** Text to read **
:::::

Cauliflower Pakora Chaat

 

Servings - 2 - 3

 

INGREDIENTS
Gram flour - 200 grams

Salt - 1 teaspoon

Red chili - 1 teaspoon

Carom seeds - 1 teaspoon

Water - 400 milliliters

Cauliflower - 500 grams

Oil - for frying

Mint - 30 grams

Coriander - 20 grams

Green chili - 2

Garlic - 1 teaspoon

Onions - 30 grams

Lemon juice - 1 tablespoon

Black salt - 1 teaspoon

Dry mango powder - 1 teaspoon

Tamarind pulp - 200 milliliters

Jaggery - 70 grams

Black salt - 1/2 teaspoon

Black pepper - 1/4 teaspoon

Cumin powder - 1/2 teaspoon

Curd - 400 grams

Black salt - 1 teaspoon

Powdered sugar - 1 tablespoon

Cumin powder - 1 teaspoon

Pomegranate - for garnishing

Sev - for garnishing

 

PREPARATION

  1. In a mixing bowl, add 200 grams gram flour, 1 teaspoon salt, 1 teaspoon red chili, 1 teaspoon carom seeds, 400 milliliters water and mix it well to make a thick batter.

:::::

Collection entries
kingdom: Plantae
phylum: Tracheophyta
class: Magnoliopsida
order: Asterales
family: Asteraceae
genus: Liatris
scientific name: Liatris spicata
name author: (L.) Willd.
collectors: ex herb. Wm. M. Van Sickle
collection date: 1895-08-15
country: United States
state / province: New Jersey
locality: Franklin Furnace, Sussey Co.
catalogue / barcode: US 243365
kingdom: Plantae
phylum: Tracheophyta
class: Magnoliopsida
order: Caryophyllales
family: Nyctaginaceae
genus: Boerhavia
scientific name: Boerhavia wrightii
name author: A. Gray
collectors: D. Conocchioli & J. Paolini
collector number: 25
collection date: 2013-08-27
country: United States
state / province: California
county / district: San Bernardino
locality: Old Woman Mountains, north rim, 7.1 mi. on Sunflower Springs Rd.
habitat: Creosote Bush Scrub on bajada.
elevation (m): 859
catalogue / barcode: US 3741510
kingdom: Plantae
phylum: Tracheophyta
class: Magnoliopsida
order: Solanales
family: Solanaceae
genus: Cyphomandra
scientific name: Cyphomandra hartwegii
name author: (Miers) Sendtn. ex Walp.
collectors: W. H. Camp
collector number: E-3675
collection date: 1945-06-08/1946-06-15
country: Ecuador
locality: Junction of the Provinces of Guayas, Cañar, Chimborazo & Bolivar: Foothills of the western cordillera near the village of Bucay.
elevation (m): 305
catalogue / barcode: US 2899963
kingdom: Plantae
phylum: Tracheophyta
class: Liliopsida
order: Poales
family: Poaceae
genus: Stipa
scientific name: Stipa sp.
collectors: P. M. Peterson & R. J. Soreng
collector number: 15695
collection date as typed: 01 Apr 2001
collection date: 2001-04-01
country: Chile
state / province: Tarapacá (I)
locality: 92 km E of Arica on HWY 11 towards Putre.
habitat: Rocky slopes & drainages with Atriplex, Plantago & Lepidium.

:::::

** Task prompt **
In the cauliflower pakora chaat recipe, list every ingredient whose amount is given in grams, along with that amount.

** Solution to this exercise **
- Gram flour: 200 grams
- Cauliflower: 500 grams
- Mint: 30 grams
- Coriander: 20 grams
- Onions: 30 grams
- Jaggery: 70 grams
- Curd: 400 grams